God, my head hurts, she thought, pushing her fingers into her forehead. But he was right. Monroe and Hancock were busy with Tayler, and Yasmin was in full PR mode, putting out fires and scheduling the next three years of their lives. Sneaking him in might be the only way August would ever see the cheetahs. How hard could it be? If there was trouble, August could snap to the labyrinth. The zoo wasn’t that far away.
“Okay, I’m off,” Vaughn said suddenly as he stood. “I need to terrorize Mimi. You don’t happen to know where she is, do you?”

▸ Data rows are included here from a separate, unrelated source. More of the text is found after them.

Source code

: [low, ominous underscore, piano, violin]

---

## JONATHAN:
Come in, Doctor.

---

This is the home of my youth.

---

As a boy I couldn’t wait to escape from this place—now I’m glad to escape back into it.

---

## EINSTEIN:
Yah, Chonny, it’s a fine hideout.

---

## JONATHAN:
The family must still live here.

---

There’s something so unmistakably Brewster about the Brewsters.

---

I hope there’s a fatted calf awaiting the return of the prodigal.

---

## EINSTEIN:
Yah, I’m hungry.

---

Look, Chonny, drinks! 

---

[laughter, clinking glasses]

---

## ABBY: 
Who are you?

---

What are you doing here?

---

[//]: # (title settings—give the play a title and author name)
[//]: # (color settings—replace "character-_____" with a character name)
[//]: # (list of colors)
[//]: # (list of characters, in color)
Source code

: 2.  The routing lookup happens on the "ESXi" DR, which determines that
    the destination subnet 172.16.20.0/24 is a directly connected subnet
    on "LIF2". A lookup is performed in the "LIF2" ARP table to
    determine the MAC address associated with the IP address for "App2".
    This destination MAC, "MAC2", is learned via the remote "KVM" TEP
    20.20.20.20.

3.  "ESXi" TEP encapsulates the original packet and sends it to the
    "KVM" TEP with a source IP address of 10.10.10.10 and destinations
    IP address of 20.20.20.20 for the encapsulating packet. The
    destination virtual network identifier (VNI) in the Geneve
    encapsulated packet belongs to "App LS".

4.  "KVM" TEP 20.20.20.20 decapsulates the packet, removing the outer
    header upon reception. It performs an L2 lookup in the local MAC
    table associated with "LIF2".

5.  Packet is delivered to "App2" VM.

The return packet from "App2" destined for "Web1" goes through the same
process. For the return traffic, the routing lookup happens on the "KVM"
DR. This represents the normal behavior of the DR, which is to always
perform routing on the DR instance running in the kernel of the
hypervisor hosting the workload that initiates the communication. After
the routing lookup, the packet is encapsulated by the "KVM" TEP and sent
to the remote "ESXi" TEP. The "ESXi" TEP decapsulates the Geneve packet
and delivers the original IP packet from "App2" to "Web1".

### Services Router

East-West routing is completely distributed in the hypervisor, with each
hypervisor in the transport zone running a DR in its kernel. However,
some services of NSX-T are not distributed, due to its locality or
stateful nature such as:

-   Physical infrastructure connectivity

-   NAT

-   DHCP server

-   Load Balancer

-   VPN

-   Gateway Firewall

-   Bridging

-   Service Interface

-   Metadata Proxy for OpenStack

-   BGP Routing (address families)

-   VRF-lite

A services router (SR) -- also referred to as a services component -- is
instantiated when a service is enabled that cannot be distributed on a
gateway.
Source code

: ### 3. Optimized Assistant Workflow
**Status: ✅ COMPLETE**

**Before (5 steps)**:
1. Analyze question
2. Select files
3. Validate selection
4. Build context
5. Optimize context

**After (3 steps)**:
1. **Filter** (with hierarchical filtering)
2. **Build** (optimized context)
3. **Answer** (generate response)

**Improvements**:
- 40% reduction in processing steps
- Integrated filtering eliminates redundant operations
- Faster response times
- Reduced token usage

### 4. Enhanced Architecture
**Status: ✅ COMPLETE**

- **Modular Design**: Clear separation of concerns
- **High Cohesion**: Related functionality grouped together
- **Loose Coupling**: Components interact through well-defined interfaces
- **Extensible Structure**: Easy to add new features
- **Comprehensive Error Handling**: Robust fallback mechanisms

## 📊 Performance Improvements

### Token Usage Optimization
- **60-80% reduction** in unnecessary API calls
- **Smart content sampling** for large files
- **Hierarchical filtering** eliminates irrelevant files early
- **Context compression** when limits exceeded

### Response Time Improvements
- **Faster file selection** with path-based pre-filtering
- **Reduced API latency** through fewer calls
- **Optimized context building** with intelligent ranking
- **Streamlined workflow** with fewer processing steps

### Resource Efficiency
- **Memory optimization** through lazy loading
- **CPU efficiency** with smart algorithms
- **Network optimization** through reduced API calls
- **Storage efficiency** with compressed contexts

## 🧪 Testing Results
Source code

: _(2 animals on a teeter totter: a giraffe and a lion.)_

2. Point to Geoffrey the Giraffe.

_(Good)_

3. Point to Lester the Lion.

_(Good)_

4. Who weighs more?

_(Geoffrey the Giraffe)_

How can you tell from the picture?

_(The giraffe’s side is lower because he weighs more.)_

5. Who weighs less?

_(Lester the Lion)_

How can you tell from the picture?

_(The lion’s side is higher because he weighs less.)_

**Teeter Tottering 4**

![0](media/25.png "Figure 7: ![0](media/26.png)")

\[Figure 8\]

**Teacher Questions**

“Ah, she might have gone with Jackson,” she said, focus vacant. “He’s off-site trying to track down Gorman.” Worry pinched her brow. If Jackson came back with nothing, she might never get the proof that Tayler was responsible for Han’s and Raphael’s deaths.
“I guess I’ll see if Yasmin has a moment.” Vaughn finger-punched a text. “Take a stroll down cover-up alley.” He tucked his phone away and wiggled his badge at her. “All access, all the time. Gotta love it,” he added. “Thanks for the chat!” he called, then step-thumped down the bleachers, where he caught an out-of-bounds bounce and tossed it back.
Frowning, Renee fingered her own all-access badge. Head hurting, she went to the steps and made her slow way to the floor with her thoughts on cheetahs and roasted almonds. What could it hurt to ask August if he had a couple of hours to go over some Earth species he might find interesting? That it would be at the zoo would be a surprise.
Had Jackson lifted their quarantine, or hadn’t he?